Speed Log Cabin

The Montgomery County Historical Society is committed to preserving and researching African-American history. One project that came out of the program centered around the 1990 restoration of the Speed Log Cabin at the Lane Place grounds. The cabin was originally built in the northwest corner of Crawfordsville, circa 1845. It was the residence of a dedicated abolitionist, John Allen Speed, who provided sanctuary and transportation to hundreds of fugitive slaves. Now that data for the workings of that mid-19th century humanitarian project are now available, we have located 15 “depots” scattered throughout Montgomery County. John Speed, native of Perth, Scotland, was just one man involved in the crusade with his wife, Margaret, his daughter, and two young sons who fed, clothed and encouraged their African-American visitors to find freedom from bondage.

The Speeds influenced members of the African Methodist Episcopal church to join them in aiding the ex-slaves. The A.M.E. members secured Lot 20 on Spring Street, where they built their small church. Speed’s cabin was only a few yards away on Lot 19. The African-American church members lived in shacks in the area of west North and Spring Streets.

There was additional fervor for their underground assistance, even though the penalties for involvement were stiff and included lynching. Many professors and administrative members at Wabash College hailed from New England with its religious and political sympathies intact, and they were very supportive of the Underground Railroad. Other sources in favor of the Underground Railroad came from various corners of the county; among those were Quaker families who held strong beliefs about freeing the slaves.

Fisher Doherty, an abolitionist and spiritualist, owned and operated a wagon factory. One of his employees, Jesse Cumberland, married the older Speed daughter and became actively involved. Their brick house, a block from the Speeds’ cabin site, became another “station” on the Underground.

Several physicians in the community assisted in moving the slaves. Their enclosed buggies and night journeys kept them free of suspicion. Dr.
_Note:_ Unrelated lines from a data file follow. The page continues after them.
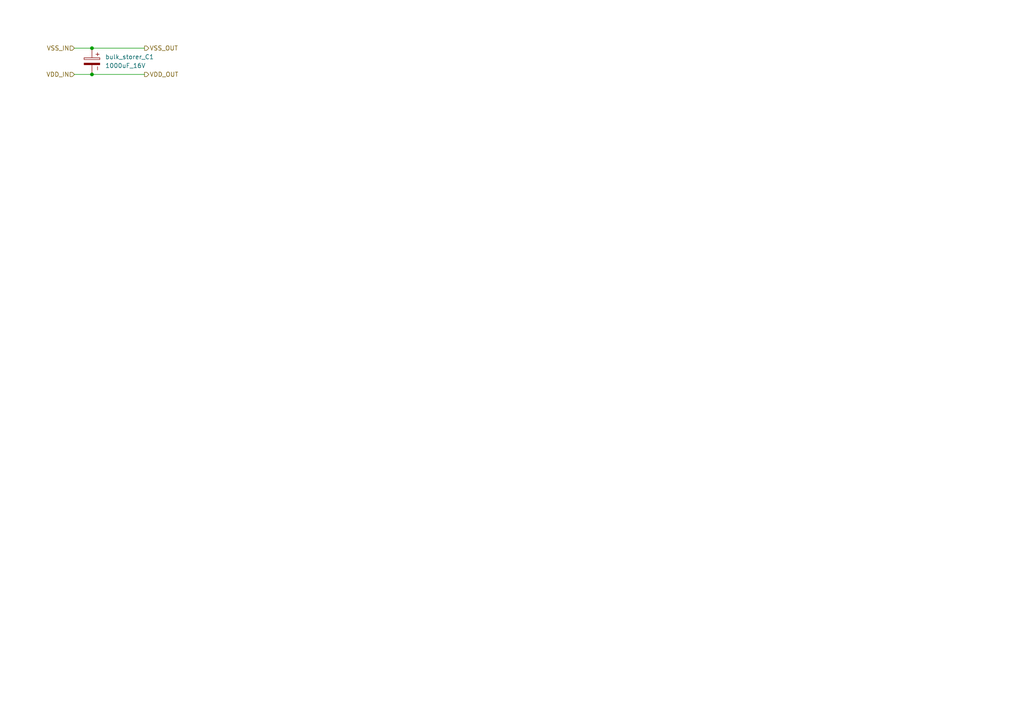
<source format=kicad_sch>
(kicad_sch
	(version 20250114)
	(generator "eeschema")
	(generator_version "9.0")
	(uuid "9f8fb490-95a5-47bf-a0d7-677d888832d5")
	(paper "A4")
	(title_block
		(rev "1 - do not edit connector pin layout.")
		(company "Henry's Software House")
	)
	
	(junction
		(at 26.67 13.97)
		(diameter 0)
		(color 0 0 0 0)
		(uuid "16a4d325-9cba-4e71-aa0a-c12b8d491ef4")
	)
	(junction
		(at 26.67 21.59)
		(diameter 0)
		(color 0 0 0 0)
		(uuid "be97304a-19d5-441f-a206-0f38dba81d90")
	)
	(wire
		(pts
			(xy 21.59 21.59) (xy 26.67 21.59)
		)
		(stroke
			(width 0)
			(type default)
		)
		(uuid "2caae322-7da9-4809-8443-6080c8435705")
	)
	(wire
		(pts
			(xy 26.67 21.59) (xy 41.91 21.59)
		)
		(stroke
			(width 0)
			(type default)
		)
		(uuid "3261cdf0-1fd1-4413-b893-fd6e25df259b")
	)
	(wire
		(pts
			(xy 26.67 13.97) (xy 41.91 13.97)
		)
		(stroke
			(width 0)
			(type default)
		)
		(uuid "6e753f40-9947-4aca-82a8-5eb8dda37ed4")
	)
	(wire
		(pts
			(xy 21.59 13.97) (xy 26.67 13.97)
		)
		(stroke
			(width 0)
			(type default)
		)
		(uuid "ad2e1480-a518-4843-b855-73624be708b9")
	)
	(hierarchical_label "VSS_OUT"
		(shape output)
		(at 41.91 13.97 0)
		(effects
			(font
				(size 1.27 1.27)
			)
			(justify left)
		)
		(uuid "ac25ff7d-b172-4912-9f9d-eb8f3037397b")
	)
	(hierarchical_label "VSS_IN"
		(shape input)
		(at 21.59 13.97 180)
		(effects
			(font
				(size 1.27 1.27)
			)
			(justify right)
		)
		(uuid "c3d9b76c-1a07-4007-9889-78e5309f7fde")
	)
	(hierarchical_label "VDD_IN"
		(shape input)
		(at 21.59 21.59 180)
		(effects
			(font
				(size 1.27 1.27)
			)
			(justify right)
		)
		(uuid "d112749e-4cc2-4e96-a3c1-6a9ebc5545a9")
	)
	(hierarchical_label "VDD_OUT"
		(shape output)
		(at 41.91 21.59 0)
		(effects
			(font
				(size 1.27 1.27)
			)
			(justify left)
		)
		(uuid "e438052f-b994-4ee7-8b3e-027292e40bb1")
	)
	(symbol
		(lib_id "PCM_SL_Capacitors:1000uF_16V")
		(at 26.67 17.78 270)
		(unit 1)
		(exclude_from_sim no)
		(in_bom yes)
		(on_board yes)
		(dnp no)
		(fields_autoplaced yes)
		(uuid "b07b5234-e461-4dac-ad9f-a5eed2ee9bf3")
		(property "Reference" "bulk_storer_C1"
			(at 30.48 16.5099 90)
			(effects
				(font
					(size 1.27 1.27)
				)
				(justify left)
			)
		)
		(property "Value" "1000uF_16V"
			(at 30.48 19.0499 90)
			(effects
				(font
					(size 1.27 1.27)
				)
				(justify left)
			)
		)
		(property "Footprint" "Capacitor_THT:CP_Radial_D10.0mm_P5.00mm"
			(at 22.86 18.542 0)
			(effects
				(font
					(size 1.27 1.27)
				)
				(hide yes)
			)
		)
		(property "Datasheet" ""
			(at 26.67 18.288 0)
			(effects
				(font
					(size 1.27 1.27)
				)
				(hide yes)
			)
		)
		(property "Description" "1000uF, 16V Electrolytic Capacitor"
			(at 26.67 17.78 0)
			(effects
				(font
					(size 1.27 1.27)
				)
				(hide yes)
			)
		)
		(pin "1"
			(uuid "49d90c3e-4295-4c59-9137-65f9f9abda3c")
		)
		(pin "2"
			(uuid "3fa7f035-e9f7-4783-9823-e68b24685eae")
		)
		(instances
			(project "polytonic_matrix_v1"
				(path "/cbe25a1b-6c02-43c2-9ff9-ba274c7cf6a2/2ba728b0-177f-4c83-8796-28b399b3564a/57a20682-d779-4340-9769-ea32ac8b4a87"
					(reference "bulk_storer_C1")
					(unit 1)
				)
			)
		)
	)
)

</source>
Joseph Emmons, resident of the Quaker community at Binford, Dr. Iral Brown of Alamo and Yountsville, and Dr. Ryland T. Brown of Crawfordsville were among those who helped.

The above portrays only briefly the sites and people who built the Underground and then kept it running. John T. Hanover (who used an alias John Hanson while working in Indiana) — employed by the Freedmen’s Bureau in the nation’s capitol and formerly Indiana’s head of the Anti-Slavery League — stated in 1865 that about 4,000 Negroes for each of the 7 years after the Fugitive Slave Law was repealed were given aid. The largest number traveled the Whitewater route along the eastern border of Indiana, but that still leaves an awesome number who traveled along the central route and/or through the villages and farms on the western route.

—Martha Cantrell, August 2000

NOTE: The Speed Cabin was moved from its original site to Milligan Park in the 1960s. It was relocated to the grounds of Lane Place 1989-1990 and restored.